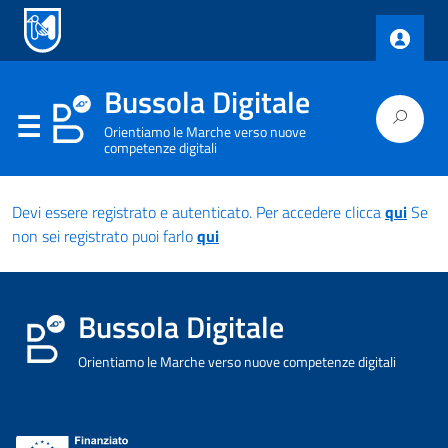
Bussola Digitale
Orientiamo le Marche verso nuove
competenze digitali
Devi essere registrato e autenticato. Per accedere clicca
qui
Se
non sei registrato puoi farlo
qui
Bussola Digitale
Orientiamo le Marche verso nuove competenze digitali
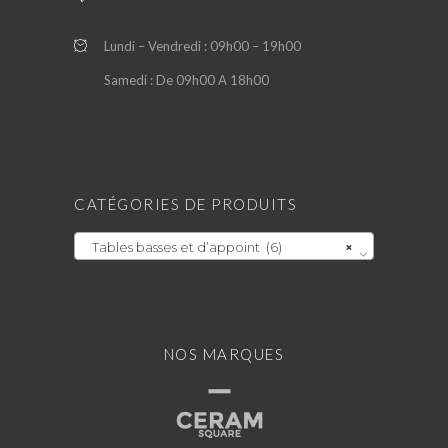
Lundi – Vendredi : 09h00 – 19h00
Samedi : De 09h00 A 18h00
CATÉGORIES DE PRODUITS
Tables basses et d’appoint (6)
×
NOS MARQUES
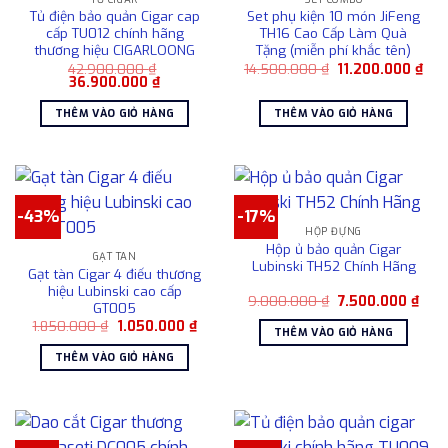
Tủ điện bảo quản Cigar cap
Set phụ kiện 10 món JiFeng
cấp TU012 chính hãng
TH16 Cao Cấp Làm Quà
thương hiệu CIGARLOONG
Tặng (miễn phí khắc tên)
Giá
Giá
42.900.000
₫
14.500.000
₫
11.200.000
₫
Giá
Giá
gốc
hiệ
36.900.000
₫
gốc
hiện
là:
tại
là:
tại
14.500.000 ₫.
là:
THÊM VÀO GIỎ HÀNG
THÊM VÀO GIỎ HÀNG
42.900.000 ₫.
là:
11.2
36.900.000 ₫.
-43%
-17%
HỘP ĐỰNG
Hộp ủ bảo quản Cigar
GẠT TÀN
Lubinski TH52 Chính Hãng
Gạt tàn Cigar 4 điếu thương
hiệu Lubinski cao cấp
Giá
Giá
9.000.000
₫
7.500.000
₫
GT005
gốc
hiện
Giá
Giá
1.850.000
₫
1.050.000
₫
là:
tại
THÊM VÀO GIỎ HÀNG
gốc
hiện
9.000.000 ₫.
là:
là:
tại
7.50
THÊM VÀO GIỎ HÀNG
1.850.000 ₫.
là:
1.050.000 ₫.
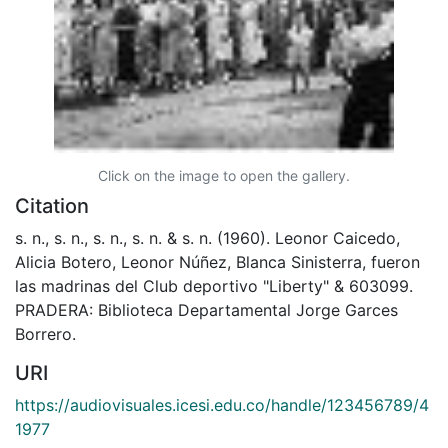
Click on the image to open the gallery.
Citation
s. n., s. n., s. n., s. n. & s. n. (1960). Leonor Caicedo,
Alicia Botero, Leonor Núñez, Blanca Sinisterra, fueron
las madrinas del Club deportivo "Liberty" & 603099.
PRADERA: Biblioteca Departamental Jorge Garces
Borrero.
URI
https://audiovisuales.icesi.edu.co/handle/123456789/4
1977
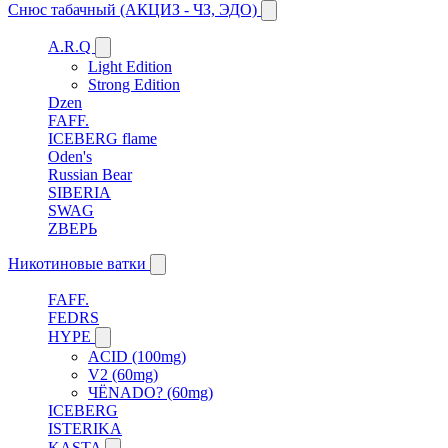
Снюс табачный (АКЦИЗ - ЧЗ, ЭДО)
A.R.Q
Light Edition
Strong Edition
Dzen
FAFF.
ICEBERG flame
Oden's
Russian Bear
SIBERIA
SWAG
ZВЕРЬ
Никотиновые ватки
FAFF.
FEDRS
HYPE
ACID (100mg)
V2 (60mg)
ЧЁNADO? (60mg)
ICEBERG
ISTERIKA
KASTA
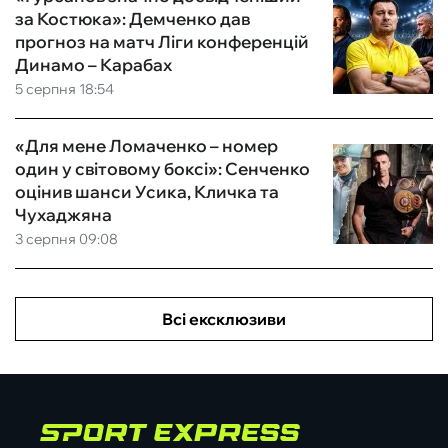
за Костюка»: Демченко дав
прогноз на матч Ліги конференцій
Динамо – Карабах
5 серпня 18:54
«Для мене Ломаченко – номер
один у світовому боксі»: Сенченко
оцінив шанси Усика, Кличка та
Чухаджяна
3 серпня 09:08
Всі ексклюзиви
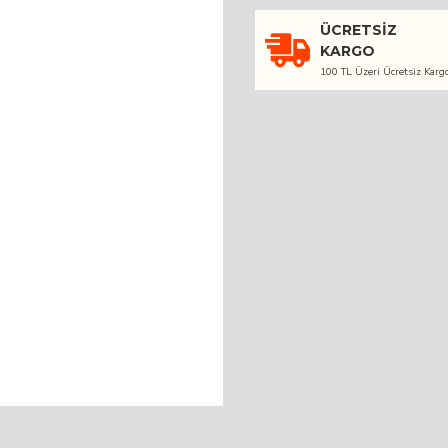
ÜCRETSIZ
KARGO
100 TL Üzeri Ücretsiz Karg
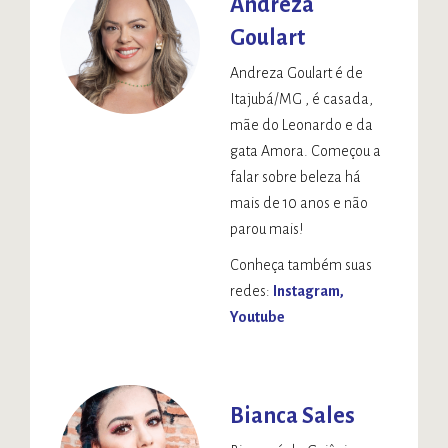
Andreza
Goulart
Andreza Goulart é de
Itajubá/MG , é casada,
mãe do Leonardo e da
gata Amora. Começou a
falar sobre beleza há
mais de 10 anos e não
parou mais!
Conheça também suas
redes:
Instagram
Youtube
Bianca Sales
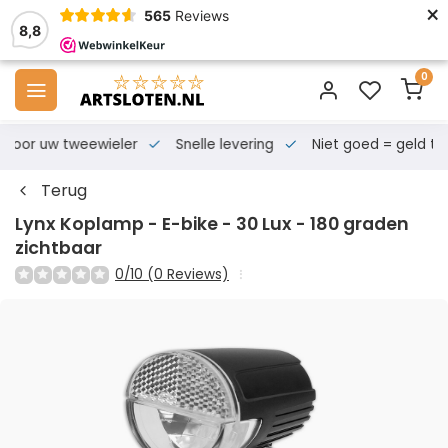
×
565
Reviews
8,8
0
s voor uw tweewieler
Snelle levering
Niet goed = geld te
Terug
Lynx Koplamp - E-bike - 30 Lux - 180 graden
zichtbaar
0/10 (0 Reviews)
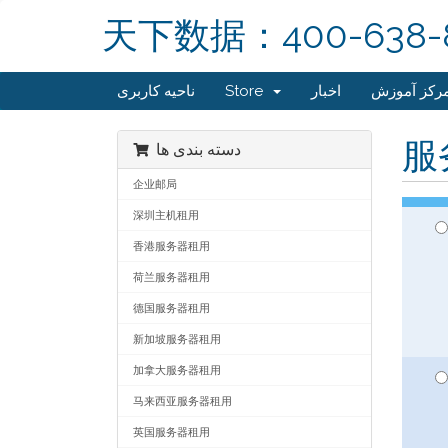
天下数据：400-638-
ناحیه کاربری
Store
اخبار
رکز آموزش
服
دسته بندی ها
企业邮局
深圳主机租用
香港服务器租用
荷兰服务器租用
德国服务器租用
新加坡服务器租用
加拿大服务器租用
马来西亚服务器租用
英国服务器租用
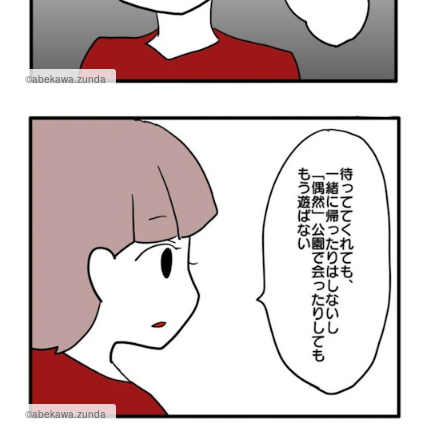
©abekawa.zunda
©abekawa.zunda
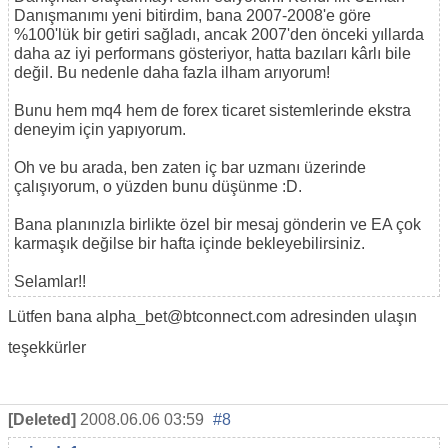
Danışmanımı yeni bitirdim, bana 2007-2008'e göre
%100'lük bir getiri sağladı, ancak 2007'den önceki yıllarda
daha az iyi performans gösteriyor, hatta bazıları kârlı bile
değil. Bu nedenle daha fazla ilham arıyorum!
Bunu hem mq4 hem de forex ticaret sistemlerinde ekstra
deneyim için yapıyorum.
Oh ve bu arada, ben zaten iç bar uzmanı üzerinde
çalışıyorum, o yüzden bunu düşünme :D.
Bana planınızla birlikte özel bir mesaj gönderin ve EA çok
karmaşık değilse bir hafta içinde bekleyebilirsiniz.
Selamlar!!
Lütfen bana alpha_bet@btconnect.com adresinden ulaşın
teşekkürler
[Deleted]
2008.06.06 03:59
#8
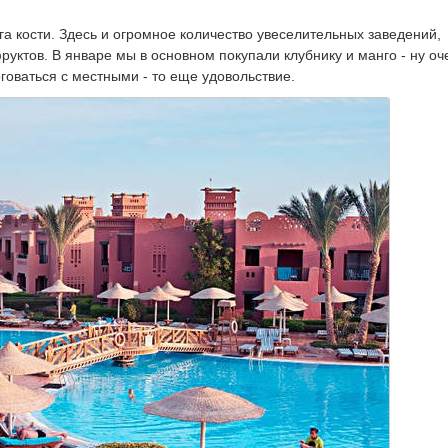
а кости. Здесь и огромное количество увеселительных заведений,
руктов. В январе мы в основном покупали клубнику и манго - ну оч
рговаться с местными - то еще удовольствие.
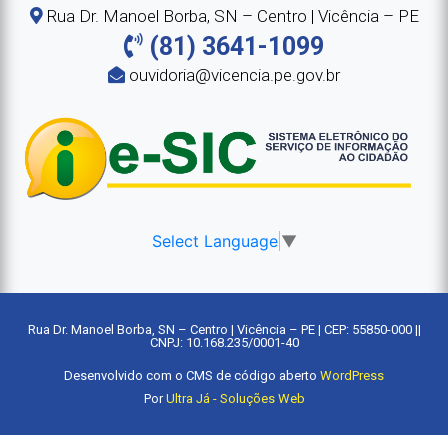
Rua Dr. Manoel Borba, SN – Centro | Vicência – PE
(81) 3641-1099
ouvidoria@vicencia.pe.gov.br
Select Language
▼
Rua Dr. Manoel Borba, SN – Centro | Vicência – PE | CEP: 55850-000 ||
CNPJ: 10.168.235/0001-40
Desenvolvido com o CMS de código aberto
WordPress
Por
Ultra Já - Soluções Web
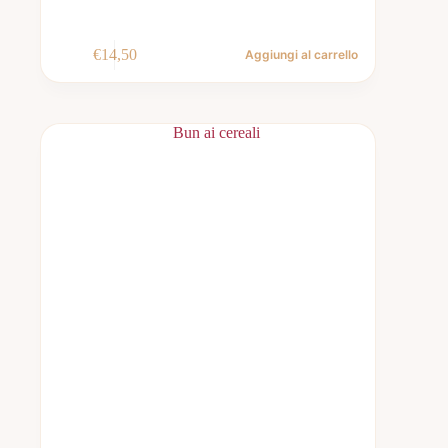
€
14,50
Aggiungi al carrello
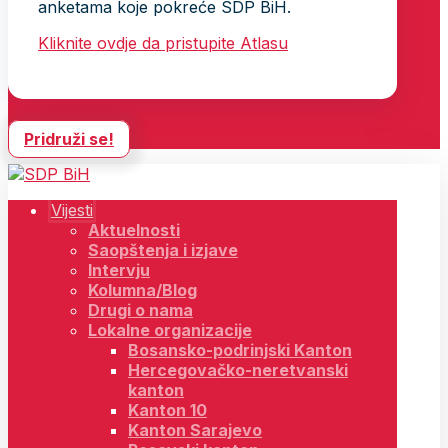
anketama koje pokreće SDP BiH.
Kliknite ovdje da pristupite Atlasu
Pridruži se!
Vijesti
Aktuelnosti
Saopštenja i izjave
Intervju
Kolumna/Blog
Drugi o nama
Lokalne organizacije
Bosansko-podrinjski Kanton
Hercegovačko-neretvanski
kanton
Kanton 10
Kanton Sarajevo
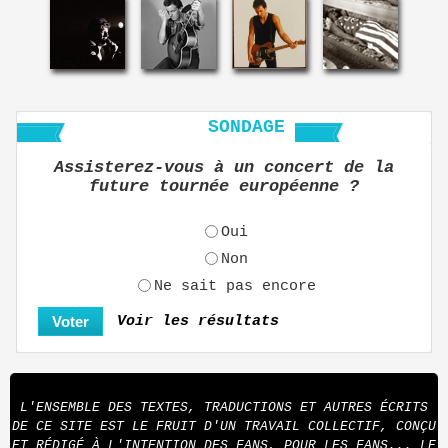
SONDAGE
Assisterez-vous à un concert de la
future tournée européenne ?
Oui
Non
Ne sait pas encore
Voir les résultats
L'ENSEMBLE DES TEXTES, TRADUCTIONS ET AUTRES ÉCRITS
DE CE SITE EST LE FRUIT D'UN TRAVAIL COLLECTIF, CONÇU
ET RÉDIGÉ À L'INTENTION DES FANS, POUR LES FANS... LE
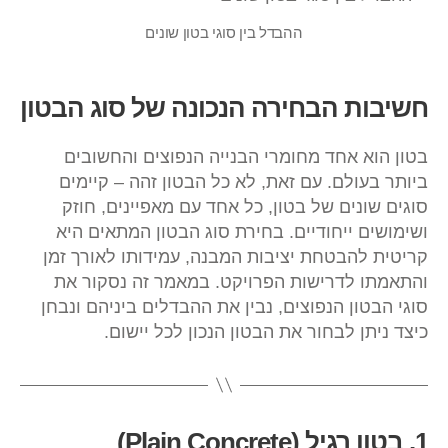
ההבדל בין סוגי בטון שונים
חשיבות הבחירה הנכונה של סוג הבטון
בטון הוא אחד מחומרי הבנייה הנפוצים והחשובים
ביותר בעולם. עם זאת, לא כל הבטון זהה – קיימים
סוגים שונים של בטון, כל אחד עם מאפיינים, חוזק
ושימושים ייחודיים. בחירת סוג הבטון המתאים היא
קריטית להבטחת יציבות המבנה, עמידותו לאורך זמן
והתאמתו לדרישות הפרויקט. במאמר זה נסקור את
סוגי הבטון הנפוצים, נבין את ההבדלים ביניהם ונבחן
כיצד ניתן לבחור את הבטון הנכון לכל יישום.
1. בטון רגיל (Plain Concrete)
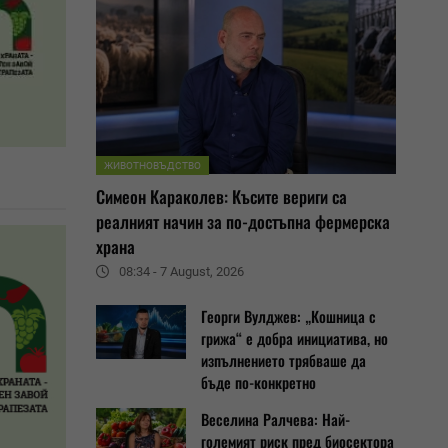
ЖИВОТНОВЪДСТВО
Симеон Караколев: Късите вериги са
реалният начин за по-достъпна фермерска
храна
08:34 - 7 August, 2026
Георги Вулджев: „Кошница с
грижа“ е добра инициатива, но
изпълнението трябваше да
бъде по-конкретно
Веселина Ралчева: Най-
големият риск пред биосектора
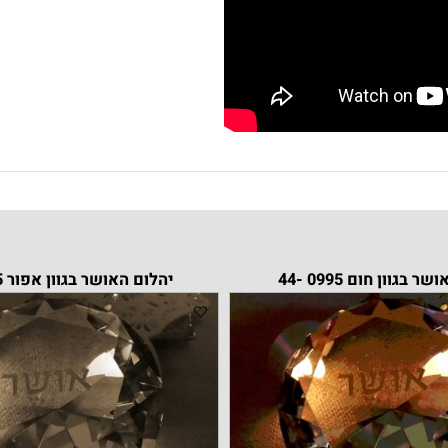
חום 0995 -44
יהלום האושר בגוון אפור 0995 -44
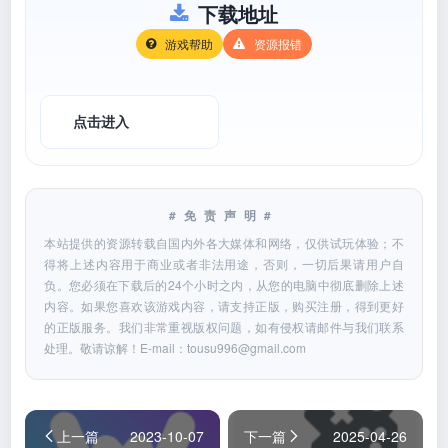
下载地址
游戏帮助
资源报错
点击进入
#免责声明#
本站提供的资源转载自国内外各大媒体和网络，仅供试玩体验；不
得将上述内容用于商业或者非法用途，否则，一切后果请用户自
负。您必须在下载后的24个小时之内，从您的电脑中彻底删除上述
内容。如果您喜欢该游戏内容，请支持正版，购买注册，得到更好
的正版服务。我们非常重视版权问题，如有侵权请邮件与我们联系
处理。敬请谅解！E-mail：
tousu996@gmail.com
上一篇
2023-10-07
下一篇
2025-04-26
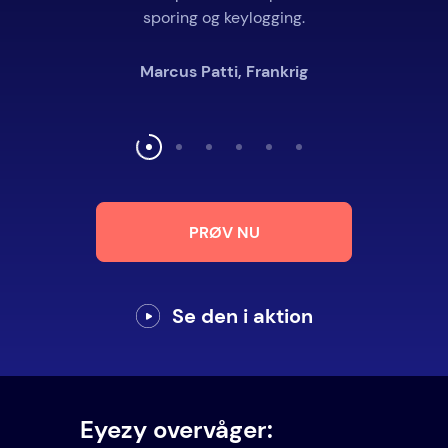
sporing og keylogging.
Marcus Patti, Frankrig
PRØV NU
Se den i aktion
Eyezy overvåger:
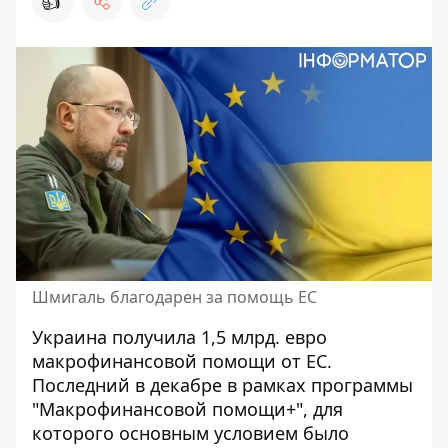
👍
Шмигаль благодарен за помощь ЕС
Украина получила 1,5 млрд. евро
макрофинансовой помощи от ЕС.
Последний в декабре в рамках программы
"Макрофинансовой помощи+", для
которого основным условием было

======

• **PROBLEM TO WORK ON**:
Rewrite only the lines from the one containing "ЖИВОТНОВЪДСТВО" up to and including the one containing "големият риск пред биосектора", swapping "инициатива" for "идея" and keeping everything else the same.

• **TASK OUTPUT**:
ЖИВОТНОВЪДСТВО
Симеон Караколев: Късите вериги са
реалният начин за по-достъпна фермерска
храна
08:34 - 7 August, 2026
Георги Вулджев: „Кошница с
грижа“ е добра идея, но
изпълнението трябваше да
бъде по-конкретно
Веселина Ралчева: Най-
големият риск пред биосектора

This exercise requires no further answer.